MASS EFFECT : Redemption

Édité par Panini - Fusion Comics

Le commandant Shepard est mort dans l’explosion du Normandy. Liara T’soni apprend que le corps de Shepard a été retrouvé et ses renseignements l’amènent droit vers la station Oméga. Mais elle n’est pas la seule à vouloir mettre la main sur son cadavre. Entre Cerberus, les Soleils bleus et les hommes de main du Courtier de l’ombre, Liara aura fort à faire pour rester en vie et mener sa mission à bien.

 

Mass Effect : Rédemption est né de collaboration de Mac Walters (Mass Effect 2 et 3) et de John Jackson Miller (Star Wars : chevaliers de l’ancienne république, Chevalier errant). Walters écrit le script et Miller s’occupe des dialogues.

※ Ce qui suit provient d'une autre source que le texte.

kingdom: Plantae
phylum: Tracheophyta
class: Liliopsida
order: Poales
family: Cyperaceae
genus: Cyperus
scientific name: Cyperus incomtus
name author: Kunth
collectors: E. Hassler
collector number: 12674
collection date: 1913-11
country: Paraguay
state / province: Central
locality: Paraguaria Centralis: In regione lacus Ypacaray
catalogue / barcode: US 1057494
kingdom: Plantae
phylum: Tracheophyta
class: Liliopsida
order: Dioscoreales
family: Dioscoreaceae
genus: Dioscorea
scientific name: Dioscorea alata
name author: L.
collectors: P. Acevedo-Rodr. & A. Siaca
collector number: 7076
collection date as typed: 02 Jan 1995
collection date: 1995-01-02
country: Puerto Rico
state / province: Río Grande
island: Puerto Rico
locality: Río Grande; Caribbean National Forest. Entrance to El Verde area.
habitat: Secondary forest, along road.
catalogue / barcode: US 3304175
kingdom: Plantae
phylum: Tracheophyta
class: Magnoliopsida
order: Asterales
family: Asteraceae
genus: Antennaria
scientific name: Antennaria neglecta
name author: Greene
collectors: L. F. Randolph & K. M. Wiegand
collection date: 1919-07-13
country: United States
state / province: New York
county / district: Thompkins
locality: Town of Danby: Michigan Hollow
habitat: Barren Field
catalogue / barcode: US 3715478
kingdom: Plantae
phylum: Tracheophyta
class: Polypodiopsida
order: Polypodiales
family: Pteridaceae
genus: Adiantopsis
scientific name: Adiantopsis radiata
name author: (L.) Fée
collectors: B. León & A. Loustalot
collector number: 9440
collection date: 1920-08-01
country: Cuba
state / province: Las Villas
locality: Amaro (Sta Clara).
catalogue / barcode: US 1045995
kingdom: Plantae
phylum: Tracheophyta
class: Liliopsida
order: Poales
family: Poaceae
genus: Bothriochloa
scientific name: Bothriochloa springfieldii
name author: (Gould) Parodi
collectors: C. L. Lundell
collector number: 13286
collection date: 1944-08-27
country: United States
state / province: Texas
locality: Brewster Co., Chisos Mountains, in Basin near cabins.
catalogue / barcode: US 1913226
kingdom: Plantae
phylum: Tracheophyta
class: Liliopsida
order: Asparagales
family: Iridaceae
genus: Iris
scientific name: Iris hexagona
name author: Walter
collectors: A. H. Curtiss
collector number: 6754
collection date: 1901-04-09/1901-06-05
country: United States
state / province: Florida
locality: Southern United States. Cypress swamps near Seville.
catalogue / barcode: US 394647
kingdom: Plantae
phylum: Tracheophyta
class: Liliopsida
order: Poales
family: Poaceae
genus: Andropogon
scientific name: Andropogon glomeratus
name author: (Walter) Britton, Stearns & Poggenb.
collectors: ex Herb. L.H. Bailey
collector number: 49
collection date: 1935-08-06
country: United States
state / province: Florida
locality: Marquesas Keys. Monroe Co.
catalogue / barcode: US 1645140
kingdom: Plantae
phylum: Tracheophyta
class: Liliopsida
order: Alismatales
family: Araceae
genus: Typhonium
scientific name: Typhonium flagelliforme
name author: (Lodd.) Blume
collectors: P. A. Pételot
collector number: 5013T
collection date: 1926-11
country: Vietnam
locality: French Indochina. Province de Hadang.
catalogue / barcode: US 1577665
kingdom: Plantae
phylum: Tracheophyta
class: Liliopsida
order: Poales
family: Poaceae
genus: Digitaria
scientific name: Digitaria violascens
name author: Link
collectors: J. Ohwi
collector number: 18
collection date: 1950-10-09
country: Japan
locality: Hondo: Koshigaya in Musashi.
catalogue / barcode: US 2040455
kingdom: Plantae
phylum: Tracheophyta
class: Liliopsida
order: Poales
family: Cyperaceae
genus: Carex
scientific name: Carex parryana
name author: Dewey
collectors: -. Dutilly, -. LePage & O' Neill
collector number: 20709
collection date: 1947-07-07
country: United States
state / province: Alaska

L’illustrateur n’est nul autre qu’Omar Francia (Star Wars : Legacy, le Pouvoir de la Force, Mass Effect : Evolution et Invasion), un habitué des séries de science-fiction et d’univers étendus.

 

Cette bande dessinée répond encore une fois à des questions que le jeu laisse en suspens : pourquoi Liara en veut-elle au Courtier de l’ombre et comment Cerberus a-t-il récupéré le corps du commandant Shepard ? 

 

Mass Effect : Rédemption est assez court, 96 pages, pour raconter une histoire assez dense. L’intérêt de l’intrigue n’est pas tant dans l’explication de l’implication de Liara à poursuivre le Courtier de l’ombre mais plutôt dans le début des intrigues qui entourent Mass Effect 2. Cerberus n’est pas seulement évoqué mais on rencontre un élément important de cette organisation : Miranda et on en apprend un peu plus sur l’Homme Trouble. On s’aperçoit que les Récolteurs sont bien plus impliqués dans le destin de la galaxie et ses enjeux politiques qu’on ne le croyait et enfin Liara n’est pas seulement une jolie Asari mais une vraie combattante.

 

Certaines ellipses sont parfois maladroites et ont tendance à saccader le récit. Même si cette histoire a été pensée comme un tout, on sent bien que c’est la première collaboration de John Jackson Miller et Mac Walters. Ce volume n’en reste pas moins agréable à lire et nous permet de nous replonger dans l’univers de Mass Effect avec toutes les qualités qu’on lui connait. Mass Effect : Rédemption est le moins accessible au grand public des trois mini-séries car il est fortement conseillé d’avoir joué à Mass Effect 1 et 2 pour comprendre les tenants et aboutissants de l’histoire.

 

Comme je l’ai dit plus haut, Rédemption est la première collaboration de tout ce petit monde… Je ne sais pas comment cette histoire a été pensée mais j’ai plus l’impression de lire le storyboard d’une DLC qu’une véritable bande dessinée. Mis à part le personnage de Feron, tous les autres sont plats. Miranda pourrait être une androïde de la poste, Liara frappe d’abord et réfléchit ensuite et les dialogues de l’Homme Trouble sortent tout droit d’une série B. De plus, la traduction est moyenne et Panini n’a pas pris la peine de se renseigner sur la traduction officielle des races. Ils ont utilisé les versions américaines : Batarien au lieu de Butarien et Salarien au lieu de Galarien. Bref, une lecture au goût amer, une histoire inutile mais qui ferait une bonne publicité de jeu vidéo Mass Effect.